▶ _Task to complete_
Below are records; reproduce exactly the lines from the one that has "right hip: (873, 395)" through the one that has "right ankle: (720, 547)", ends included, and nothing more.

━━ Data extract

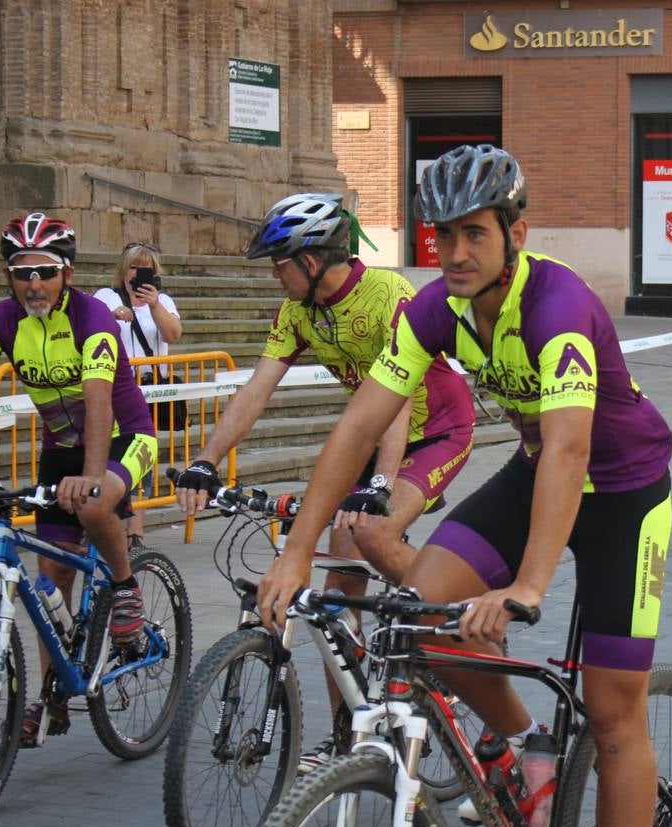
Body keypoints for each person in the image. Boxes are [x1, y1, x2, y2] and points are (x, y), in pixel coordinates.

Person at [256, 145, 672, 827]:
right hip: (536, 467)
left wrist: (527, 583)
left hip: (624, 491)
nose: (453, 253)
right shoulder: (434, 309)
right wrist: (296, 551)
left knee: (614, 713)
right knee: (421, 615)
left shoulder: (559, 306)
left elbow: (573, 449)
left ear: (516, 230)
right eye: (441, 235)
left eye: (473, 233)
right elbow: (357, 427)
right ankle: (525, 742)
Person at [175, 192, 476, 770]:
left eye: (278, 264)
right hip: (372, 438)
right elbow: (257, 389)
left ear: (310, 262)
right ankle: (348, 736)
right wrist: (206, 461)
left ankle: (456, 625)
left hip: (434, 431)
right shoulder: (298, 313)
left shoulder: (387, 294)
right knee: (337, 595)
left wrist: (382, 481)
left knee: (371, 534)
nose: (273, 275)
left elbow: (404, 389)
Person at [0, 212, 157, 745]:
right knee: (50, 580)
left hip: (125, 438)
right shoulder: (0, 321)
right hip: (59, 452)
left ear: (67, 274)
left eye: (46, 272)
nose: (34, 283)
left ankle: (125, 590)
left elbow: (98, 400)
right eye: (22, 272)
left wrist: (93, 476)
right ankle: (52, 695)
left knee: (95, 506)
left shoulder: (94, 317)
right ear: (9, 277)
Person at [94, 241, 183, 549]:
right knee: (110, 461)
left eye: (146, 268)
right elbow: (90, 330)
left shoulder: (164, 301)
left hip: (148, 392)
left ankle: (136, 534)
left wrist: (154, 305)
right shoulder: (106, 297)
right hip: (114, 389)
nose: (138, 273)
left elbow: (172, 335)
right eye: (134, 266)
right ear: (123, 269)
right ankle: (108, 526)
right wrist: (114, 315)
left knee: (140, 463)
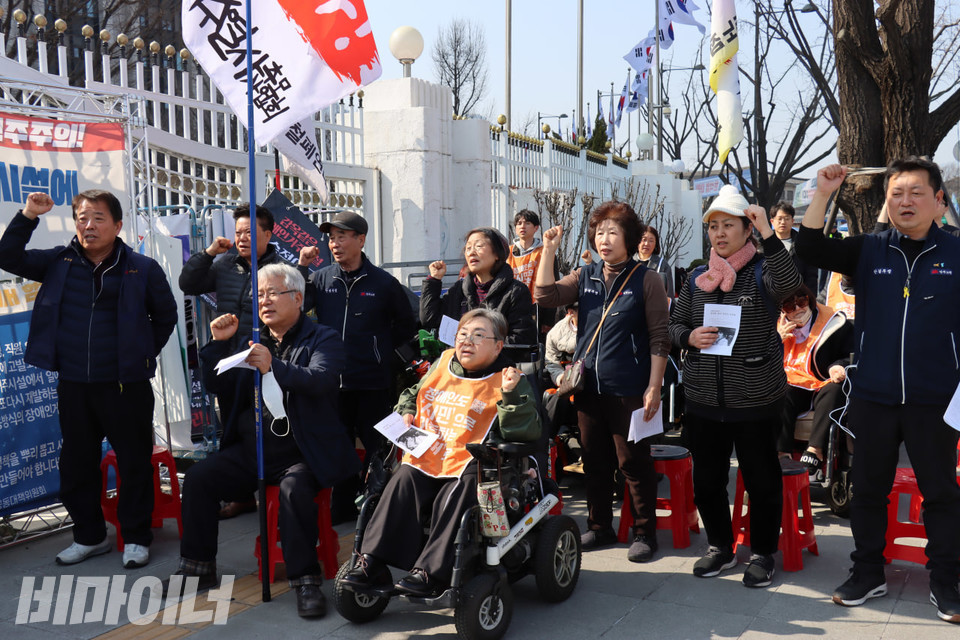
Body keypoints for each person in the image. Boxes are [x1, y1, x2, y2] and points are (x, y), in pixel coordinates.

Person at [796, 159, 960, 623]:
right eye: (896, 194)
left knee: (941, 493)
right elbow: (809, 246)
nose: (905, 201)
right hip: (873, 395)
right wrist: (823, 193)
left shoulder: (955, 252)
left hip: (935, 397)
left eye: (916, 192)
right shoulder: (870, 249)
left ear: (939, 200)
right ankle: (867, 571)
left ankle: (946, 580)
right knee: (867, 489)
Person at [0, 190, 178, 568]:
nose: (89, 225)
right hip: (75, 384)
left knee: (133, 463)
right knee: (77, 465)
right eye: (82, 218)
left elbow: (165, 316)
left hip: (126, 385)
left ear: (117, 225)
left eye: (98, 218)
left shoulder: (142, 268)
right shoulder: (59, 262)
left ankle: (136, 537)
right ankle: (89, 536)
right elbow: (7, 256)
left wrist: (140, 355)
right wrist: (28, 215)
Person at [172, 263, 358, 618]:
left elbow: (321, 380)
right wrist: (218, 345)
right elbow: (217, 384)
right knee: (198, 479)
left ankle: (305, 580)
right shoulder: (249, 339)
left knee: (293, 490)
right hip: (252, 449)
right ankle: (197, 567)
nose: (264, 301)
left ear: (298, 298)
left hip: (303, 451)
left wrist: (274, 365)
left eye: (273, 293)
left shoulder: (323, 337)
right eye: (258, 295)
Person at [341, 309, 540, 596]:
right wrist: (406, 411)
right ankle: (371, 561)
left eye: (478, 336)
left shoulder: (509, 378)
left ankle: (430, 572)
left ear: (498, 346)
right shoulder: (444, 363)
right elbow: (413, 394)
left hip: (474, 460)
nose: (467, 341)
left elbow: (526, 432)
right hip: (429, 452)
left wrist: (509, 395)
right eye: (462, 334)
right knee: (403, 478)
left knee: (459, 488)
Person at [668, 184, 802, 588]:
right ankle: (720, 547)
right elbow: (674, 325)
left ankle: (762, 553)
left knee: (761, 480)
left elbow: (789, 284)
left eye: (729, 225)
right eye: (713, 227)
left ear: (747, 229)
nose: (720, 233)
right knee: (707, 481)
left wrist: (769, 234)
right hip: (703, 399)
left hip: (756, 399)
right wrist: (689, 337)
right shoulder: (698, 278)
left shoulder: (762, 271)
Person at [535, 201, 670, 564]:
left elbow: (660, 337)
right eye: (599, 233)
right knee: (594, 461)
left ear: (629, 238)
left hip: (630, 389)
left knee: (634, 464)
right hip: (588, 389)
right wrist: (548, 250)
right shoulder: (585, 276)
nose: (604, 240)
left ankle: (644, 533)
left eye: (612, 232)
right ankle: (599, 527)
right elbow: (544, 295)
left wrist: (654, 386)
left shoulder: (647, 280)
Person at [298, 211, 417, 523]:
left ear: (360, 240)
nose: (334, 244)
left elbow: (407, 326)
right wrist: (302, 268)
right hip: (330, 381)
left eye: (341, 237)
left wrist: (385, 357)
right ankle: (342, 508)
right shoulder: (321, 279)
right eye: (331, 238)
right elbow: (297, 308)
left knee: (377, 446)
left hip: (372, 381)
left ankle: (379, 506)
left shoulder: (384, 283)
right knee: (337, 446)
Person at [179, 203, 284, 520]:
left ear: (268, 234)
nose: (242, 238)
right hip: (230, 359)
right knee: (231, 426)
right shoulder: (225, 264)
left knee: (266, 427)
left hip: (265, 359)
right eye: (238, 232)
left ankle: (278, 491)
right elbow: (189, 283)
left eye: (250, 232)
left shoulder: (279, 269)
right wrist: (208, 253)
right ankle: (241, 497)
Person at [420, 227, 536, 359]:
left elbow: (520, 339)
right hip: (458, 364)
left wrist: (478, 352)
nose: (471, 252)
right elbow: (430, 319)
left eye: (479, 246)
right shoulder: (459, 289)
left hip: (497, 366)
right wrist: (434, 280)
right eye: (468, 248)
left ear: (497, 254)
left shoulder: (516, 291)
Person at [775, 286, 851, 474]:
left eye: (801, 302)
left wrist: (838, 366)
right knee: (780, 390)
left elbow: (851, 354)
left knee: (835, 389)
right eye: (790, 306)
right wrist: (777, 340)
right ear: (782, 310)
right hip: (792, 384)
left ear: (809, 299)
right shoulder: (773, 326)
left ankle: (815, 450)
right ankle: (782, 454)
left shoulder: (835, 323)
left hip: (823, 382)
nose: (797, 309)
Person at [543, 303, 579, 436]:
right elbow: (551, 362)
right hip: (568, 382)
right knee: (556, 399)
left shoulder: (602, 326)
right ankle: (547, 440)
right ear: (571, 312)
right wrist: (561, 378)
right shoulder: (555, 333)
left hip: (596, 383)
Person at [769, 201, 819, 292]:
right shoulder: (765, 245)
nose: (783, 222)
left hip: (797, 295)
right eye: (779, 219)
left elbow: (811, 275)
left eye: (787, 219)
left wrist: (809, 297)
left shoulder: (803, 244)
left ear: (792, 221)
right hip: (770, 296)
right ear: (772, 221)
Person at [637, 225, 674, 298]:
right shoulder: (628, 263)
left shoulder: (662, 265)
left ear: (655, 244)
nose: (647, 244)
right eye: (644, 239)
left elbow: (669, 296)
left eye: (651, 241)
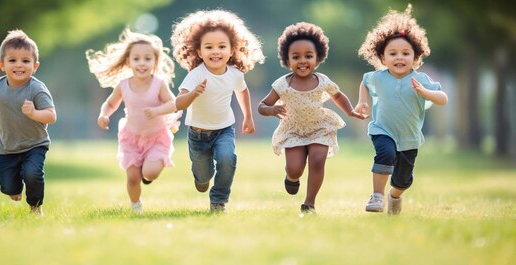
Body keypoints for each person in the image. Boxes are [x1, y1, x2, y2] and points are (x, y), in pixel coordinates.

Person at [258, 22, 369, 214]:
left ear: (317, 58)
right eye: (296, 57)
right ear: (287, 60)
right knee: (295, 168)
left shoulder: (322, 81)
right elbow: (262, 105)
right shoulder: (282, 84)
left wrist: (350, 111)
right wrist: (272, 110)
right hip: (293, 130)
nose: (303, 61)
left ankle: (309, 203)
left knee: (318, 161)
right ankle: (292, 178)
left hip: (320, 127)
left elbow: (337, 96)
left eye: (308, 56)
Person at [355, 4, 448, 215]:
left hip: (409, 137)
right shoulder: (378, 77)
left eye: (405, 53)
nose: (399, 57)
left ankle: (394, 195)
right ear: (382, 57)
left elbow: (443, 98)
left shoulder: (420, 79)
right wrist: (362, 102)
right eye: (393, 53)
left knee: (404, 180)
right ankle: (377, 195)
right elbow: (365, 83)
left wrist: (426, 93)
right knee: (384, 155)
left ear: (415, 57)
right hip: (383, 130)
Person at [170, 9, 265, 213]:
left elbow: (242, 91)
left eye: (222, 46)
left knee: (228, 159)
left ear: (232, 50)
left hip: (224, 129)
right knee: (203, 177)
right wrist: (193, 94)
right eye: (209, 47)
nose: (216, 51)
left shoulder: (234, 74)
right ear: (198, 51)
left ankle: (219, 201)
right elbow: (179, 103)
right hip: (198, 134)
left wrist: (248, 117)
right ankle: (202, 179)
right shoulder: (196, 75)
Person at [86, 28, 181, 214]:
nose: (142, 63)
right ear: (128, 61)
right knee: (132, 178)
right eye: (136, 59)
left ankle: (149, 172)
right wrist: (104, 115)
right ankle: (136, 206)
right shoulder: (124, 85)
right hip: (131, 138)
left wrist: (157, 111)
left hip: (157, 137)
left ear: (155, 62)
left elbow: (174, 103)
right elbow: (110, 103)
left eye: (147, 58)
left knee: (149, 172)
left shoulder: (158, 84)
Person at [0, 30, 56, 216]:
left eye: (25, 61)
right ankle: (14, 188)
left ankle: (35, 206)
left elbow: (51, 115)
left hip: (35, 144)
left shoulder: (37, 88)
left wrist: (34, 113)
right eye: (12, 60)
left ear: (35, 66)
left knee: (33, 174)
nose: (19, 65)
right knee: (9, 187)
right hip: (7, 148)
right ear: (2, 64)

━━━━

▶ _Solution to this task_
right hip: (873, 395)
right wrist: (823, 193)
left shoulder: (955, 252)
left hip: (935, 397)
left eye: (916, 192)
right shoulder: (870, 249)
left ear: (939, 200)
right ankle: (867, 571)
left ankle: (946, 580)
right knee: (867, 489)
Person at [0, 190, 178, 568]:
nose: (89, 225)
right hip: (75, 384)
left knee: (133, 463)
right knee: (77, 465)
right eye: (82, 218)
left elbow: (165, 316)
left hip: (126, 385)
left ear: (117, 225)
left eye: (98, 218)
left shoulder: (142, 268)
right shoulder: (59, 262)
left ankle: (136, 537)
right ankle: (89, 536)
right elbow: (7, 256)
left wrist: (140, 355)
right wrist: (28, 215)
Person at [172, 263, 358, 618]:
left elbow: (321, 380)
right wrist: (218, 345)
right elbow: (217, 384)
right knee: (198, 479)
left ankle: (305, 580)
right shoulder: (249, 339)
left knee: (293, 490)
right hip: (252, 449)
right ankle: (197, 567)
nose: (264, 301)
left ear: (298, 298)
left hip: (303, 451)
left wrist: (274, 365)
left eye: (273, 293)
left shoulder: (323, 337)
right eye: (258, 295)
Person at [341, 309, 540, 596]:
right wrist: (406, 411)
right ankle: (371, 561)
left eye: (478, 336)
left shoulder: (509, 378)
left ankle: (430, 572)
left ear: (498, 346)
right shoulder: (444, 363)
right elbow: (413, 394)
left hip: (474, 460)
nose: (467, 341)
left elbow: (526, 432)
right hip: (429, 452)
left wrist: (509, 395)
right eye: (462, 334)
right knee: (403, 478)
left knee: (459, 488)
Person at [668, 184, 802, 588]:
right ankle: (720, 547)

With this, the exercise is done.